Tuesday, December 01, 2009

More from Live Journal.....


Random thoughts of motherhood

September 15th, 2005

It is amazing what looking back through pictures can do to you. I went onto my shutterfly account looking for a picture of our tandem stroller since we were selling it to someone and spend nearly an hour looking at pictures of the boys, especially Austin, when they were babies.

It is hard to believe how quickly they grow up and away. I have been striving to spend a little one on one time each day with both of them. I feel like over the last year of pregnancy and newborn adjustment I have lost track of who they are. Austin has grown into such a strong independent little guy that I all to often forget how young he really is. I ask too much of him. I need to let him be little.
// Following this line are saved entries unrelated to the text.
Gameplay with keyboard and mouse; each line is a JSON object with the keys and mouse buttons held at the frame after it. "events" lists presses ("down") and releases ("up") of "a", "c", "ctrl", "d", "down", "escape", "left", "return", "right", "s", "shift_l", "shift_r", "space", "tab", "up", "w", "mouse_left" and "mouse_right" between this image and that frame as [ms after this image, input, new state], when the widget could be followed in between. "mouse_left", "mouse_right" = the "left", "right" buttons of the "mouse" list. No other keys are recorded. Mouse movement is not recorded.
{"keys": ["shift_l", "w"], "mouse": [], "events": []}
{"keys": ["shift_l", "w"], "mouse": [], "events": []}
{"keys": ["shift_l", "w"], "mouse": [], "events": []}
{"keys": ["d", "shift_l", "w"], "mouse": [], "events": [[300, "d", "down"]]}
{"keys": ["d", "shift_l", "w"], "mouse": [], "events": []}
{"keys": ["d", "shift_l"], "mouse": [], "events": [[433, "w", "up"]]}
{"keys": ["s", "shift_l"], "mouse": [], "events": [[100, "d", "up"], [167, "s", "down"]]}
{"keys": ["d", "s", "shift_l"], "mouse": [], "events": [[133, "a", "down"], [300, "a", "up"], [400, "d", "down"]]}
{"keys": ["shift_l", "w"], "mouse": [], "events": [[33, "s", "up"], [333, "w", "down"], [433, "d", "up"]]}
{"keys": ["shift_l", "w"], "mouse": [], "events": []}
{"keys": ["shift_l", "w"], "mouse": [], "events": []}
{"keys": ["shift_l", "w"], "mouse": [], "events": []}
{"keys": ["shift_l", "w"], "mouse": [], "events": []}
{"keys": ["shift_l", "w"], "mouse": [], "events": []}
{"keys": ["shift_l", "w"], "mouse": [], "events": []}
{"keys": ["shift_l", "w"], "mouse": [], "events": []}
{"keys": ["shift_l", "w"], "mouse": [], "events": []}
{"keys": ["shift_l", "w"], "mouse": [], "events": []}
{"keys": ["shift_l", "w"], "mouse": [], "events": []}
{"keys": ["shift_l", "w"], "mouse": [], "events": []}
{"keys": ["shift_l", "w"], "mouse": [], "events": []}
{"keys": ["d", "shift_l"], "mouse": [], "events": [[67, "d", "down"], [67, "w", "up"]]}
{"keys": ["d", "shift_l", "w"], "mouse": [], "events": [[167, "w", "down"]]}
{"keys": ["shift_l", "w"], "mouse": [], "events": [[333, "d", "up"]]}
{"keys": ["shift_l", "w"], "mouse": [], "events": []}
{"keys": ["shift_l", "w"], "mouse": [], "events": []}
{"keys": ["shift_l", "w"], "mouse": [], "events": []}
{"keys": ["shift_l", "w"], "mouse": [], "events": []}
Colton is so exuberant and playful. His imagination is fun to watch. He adores his big brother and follows his every move. Points that both amuse and annoy. To night at dinner Marc was trying in vain to get Colton to take a bite of his sloppy-joe, when Austin says to him "go ahead Colty it is really tasty!" and Colton smiles at Austin and says "Ok Brother!". Marc and I just shook our heads in disbelief. The power of the big brother!

I don't remember much of Colton's babyness. I wonder why it isn't in my head. I keep thinking that I missed out. All the stress of Marc's job then, the lack of ability to deal, the postpartum hell. All of it was so much in my head that I forgot to enjoy my baby. That is sad. I am trying like hell to enjoy him now. I don't want to forget what he is like. I don't want to miss that.

I need to journal more. I need to write down all of the cute and annoying things that they do. I need to document it. So when they ask me "mommy what was I like as a child" I have so much to tell them they are able to relive it.

I am trying to savor Lily. To sip her gently like a hot perfectly brewed cup of Earl Grey. I want to examine her from nose to toes every day and note each subtle little change that occurs in my mind so I don't loose it later. I am 99% sure I won't have another child of my own. I hated most of my pregnancy with Lily, but I miss some things. I miss the knowlege of a being that is only mine. The movements, the heartbeat, the visions of what she will be like. I am already forgetting what that felt like. I miss the anticipation of labor and the strength of my body to birth a child. I feel so tired and weak now compared to how I felt then.

To be pregnant, even when you are sick with it, is to be fully alive and an active participant in the cycle of life. It is an amazing thing.

Now as I nurse Lily and wonder what it will be like in the years that follow when that connection with her is gone, I am reminded to cherish each moment she spends in my arms. I think back to what it was like to nurse the boys. To have them both in my arms being comforted by both my body and each other. It was a moment in time I never want to forget. It is hard to believe that less than a year ago Colton was still nursing. He weaned so easily when my body just couldn't handle the stress of pregnancy and breastfeeding. He was so gracious and caring.

Even now he is concerned about how I feel. He will come up pat my leg or arm and ask "mommy does that feel better?" When I am sad, down, hurting, sore, ill, or just out of sorts, he will notice and light up my world with his spectacular smile and run to give me the best of hugs.

Austin's intelligence and love of learning at such a young age is a wonder to me. I love to watch him discover his world and beg for more. It is gratifying to know that he truly wants more. I only wish I could give him the opportunity to go to school right now. But, there is a part of me that is secretly glad we can't afford it right now. I am not sure I am ready to share him yet. I want to keep those special "ah-ha" moments to myself right now.

I am so blessed. No matter what the fianances say, I am rich beyond measure. Each moment that brings new worry into my life my children are able to help me brush it off and say to myself "this too shall pass". And focus on what is really really important. Being a mother.